Hallo Ihr Beiden,
Ich wohne auf dem Land im Norden Bayerns in Unterfranken und unser privater Forstbetrieb beschäftigt sich schon länger mit dem Thema Windkraft im Wald. Alle diesbezüglichen Projekte wurden aber in der Vergangenheit im Keim wieder erstickt. Ich fand es daher sehr interessant, eure Sonderfolgen zu dem Thema zu hören. Eure (teils städtische) Sicht bei der Verfolgung der jüngsten politischen Bemühungen zur Beschleunigung des Ausbaus waren ebenfalls sehr interessant. Damit das Thema aber nicht in Vergessenheit gerät hier einmal der etwas erschöpfende und deprimierende Blick auf die Realität bei der kommunalen Umsetzung solcher Projekte:
Die bei uns in Frage kommenden Flächen liegen im Landschaftsschutzgebiet. Ein Landschaftsschutzgebiet (LSG) ist in Bayern kein grundsätzliches Ausschlusskriterium für Windkraft, der Regionalplan schließt sie im LSG allerdings aus. Vorsitzender des regionalen Planungsverbands ist der Landrat, welcher in der Vergangenheit immer großer Gegner von Windkraft war. Nun sollen die Regelungen zu LSG ja gelockert werden - zumindest ein guter Schritt in die richtige Richtung. Dass die 10H-Regel fallen soll, ist ein weiterer Schritt in die richtige Richtung. Wann diese beiden Änderungen umgesetzt werden sollen, steht allerdings noch in den Sternen.

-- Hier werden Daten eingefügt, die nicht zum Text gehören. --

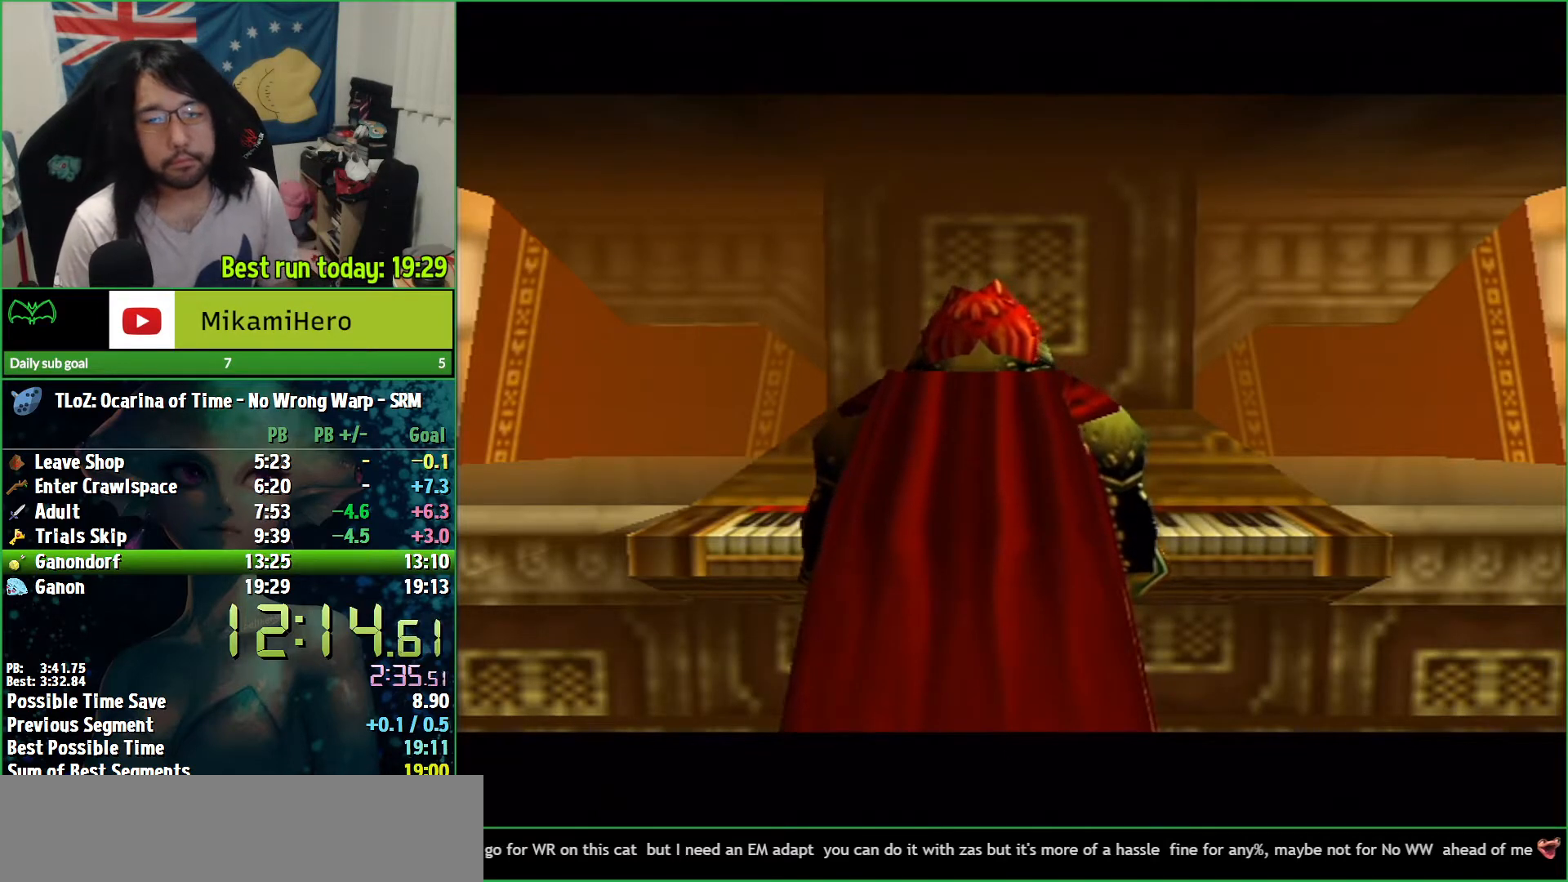
{"buttons": ["B"], "left_stick": "center", "right_stick": "up", "events": [[100, "B", "down"], [100, "right_stick", "center"], [200, "B", "up"], [200, "right_stick", "up"], [267, "B", "down"], [333, "B", "up"], [333, "right_stick", "center"], [400, "right_stick", "up"], [500, "B", "down"]]}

Das Flächenziel für Windkraft klingt ja auch erstmal vielversprechend. Die Verpflichtung der Länder 2% auszuweisen ist ein ambitioniertes und wichtiges Ziel, dass Bayern auch hier wieder eine Extra-Wurst mit 1,8% bekommt – geschenkt. Nun aber zur Krux:
Während der Ausbau lt. Ausbauziel schon in diesem Jahr leicht, ab dem nächsten Jahr massiv ansteigen soll (ab 2025 soll der Zubau von Onshore-Windkraft dann schon bei 10GW/Jahr liegen, aktuell sind es nicht mal 2GW/Jahr ), verhält es sich mit dem 2%/1,8%-Ziel aber folgendermaßen:
Bis zum Jahr 2027 muss 1% der Landesfläche für die Windkraft ausgewiesen werden, bis 2031 der zweite Prozent (bzw. in Bayern dann nur noch 0,8%). Bei diesem sowieso schon nicht besonders zeitlich ambitioniertem Plan ist bei erfolgreicher Ausweisung der Flächen aber ja noch kein Windrad gebaut. Das dauert dann, wie ihr inzwischen ja auch schon recherchiert habt, mit allen nötigen und ja auch wichtigen Untersuchungen nochmal 2-3 Jahre, realistischerweise eher 5-7.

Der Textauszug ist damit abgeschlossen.